Hoje, um importante risco para economia mundial vem dos EUA, onde a inflação pode ultrapassar a meta de 2% ao ano e a dívida pública vai passar de 100% do PIB, sem sinal de que vai parar de subir.
As expectativas de inflação nos EUA são as maiores desde julho de 2008, um feito e tanto se considerarmos que o desemprego chegou a ficar abaixo de 3% em meados da década passada e nem assim se esperava um aumento significativo dos índices de preço.
Um misto de receio de aumento de preços e medo do descontrole fiscal pelo tamanho do pacote de estímulo econômico, de US$ 1,9 trilhão, que deve ser votado nos próximos dias, jogou para o alto as taxas de juros dos títulos públicos americanos.
Assim como no Brasil, os EUA lançam alguns títulos públicos que protegem os investidores da inflação. Lá, esses títulos têm a alcunha de Tips (Treasury Inflation-Protected Security) e equivalem aos nossos Tesouro IPCA (cuja remuneração para um título com vencimento em 2035 anda em torno de 3,8% ao ano, além da variação do IPCA).
Assim, as expectativas de inflação nos EUA podem ser estimadas como a diferença entre o retorno esperado de uma obrigação do governo com o mesmo vencimento, mas sem a proteção contra a inflação, de uma Tips.
No pior da crise, em meados de março de 2020, quando se temia por uma deflação, os títulos sem proteção de inflação pagavam somente 0,16% a mais que uma Tips. Esse 0,16% seria, portanto, a inflação esperada, já que os investidores estavam dispostos a abandonar a proteção de um aumento generalizado de preços por esse 0,16% a mais de retorno por ano.
Mas desde então a inflação esperada passou a barreira de 1% em junho, de 2% em janeiro e está em 2,4% hoje, um índice que não acontecia desde 2008. Em parte, isso é resultado da normalização da atividade econômica, mas a maior remuneração das Tips é também um sinal de que os investidores mundiais querem mais retorno para compensar o risco de emprestar para o Tesouro americano.
Para um brasileiro, ter investidores com medo de emprestar para o governo é o status quo, e parece até piada alguém se preocupar com inflação de pouco mais de 2% ao ano, mas uma corrida contra o Tesouro americano seria um desastre.
E os EUA ainda não atingiram o fundo do buraco fiscal. Para este ano, a projeção é de um déficit de US$ 2,3 trilhões, mais que todo o PIB brasileiro. Mesmo com o PIB americano podendo crescer quase 4%, a dívida pública dos EUA deve passar de 100% do PIB, em 2021, crescendo ao longo desta década até atingir 110% em 2030.

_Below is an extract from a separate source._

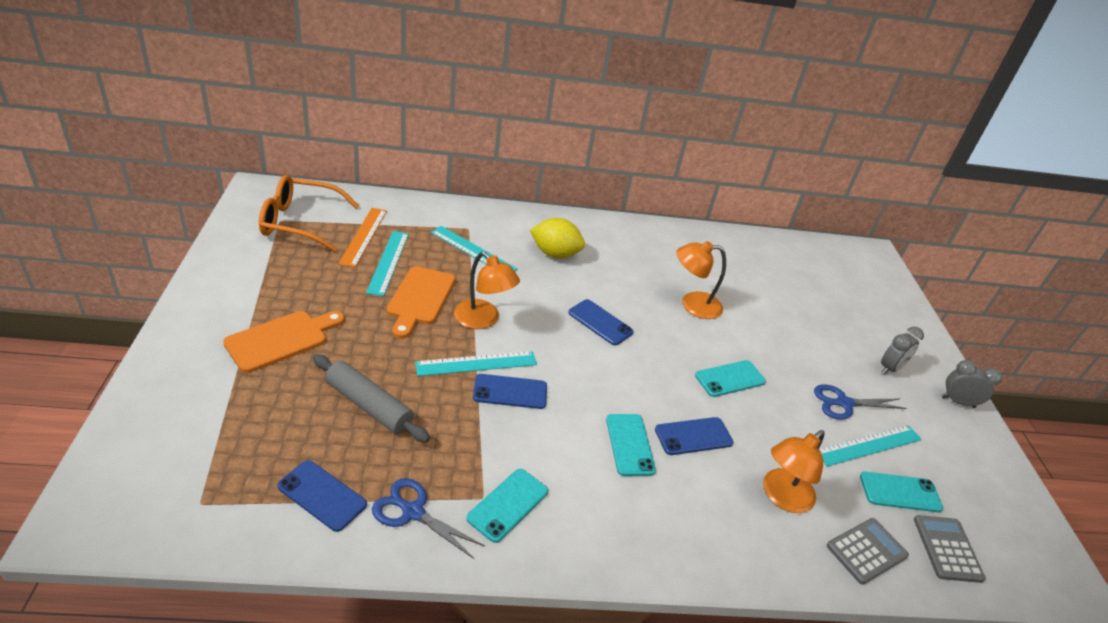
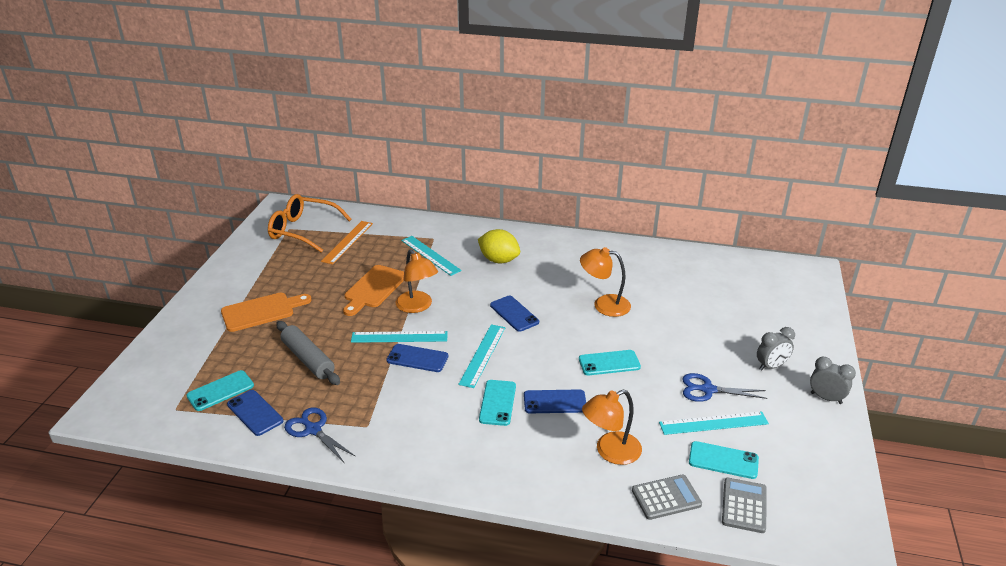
camera: 20 degrees right, 5 degrees down
(388, 262) = (359, 261): turquoise ruler -> turquoise ruler (482, 355)
(508, 505) = (384, 433): turquoise phone -> turquoise phone (220, 391)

Obviamente, os EUA estão muito, mas muito longe de um real descontrole inflacionário, como no Brasil da década de 1980, pois o processo é longo.
O nosso veio pelo descontrole das contas públicas, tanto em moeda nacional quanto estrangeira, do regime militar; sem nenhuma credibilidade, a ditadura passou a pagar as contas públicas imprimindo dinheiro, em vez de lançar títulos públicos, como faz hoje qualquer país que pretende gastar mais do que arrecada.
Hoje, nos EUA, muita da variação dos preços dos Tips é uma tentativa bem indireta de desidratar o pacote trilionário do governo Biden, para amenizar seu impacto fiscal, e pode ser revertida logo. Ainda assim, o verdadeiro risco para a economia mundial é baixo, mas não é zero.
Se o governo não tem credibilidade, a economia americana afunda. E leva o mundo junto.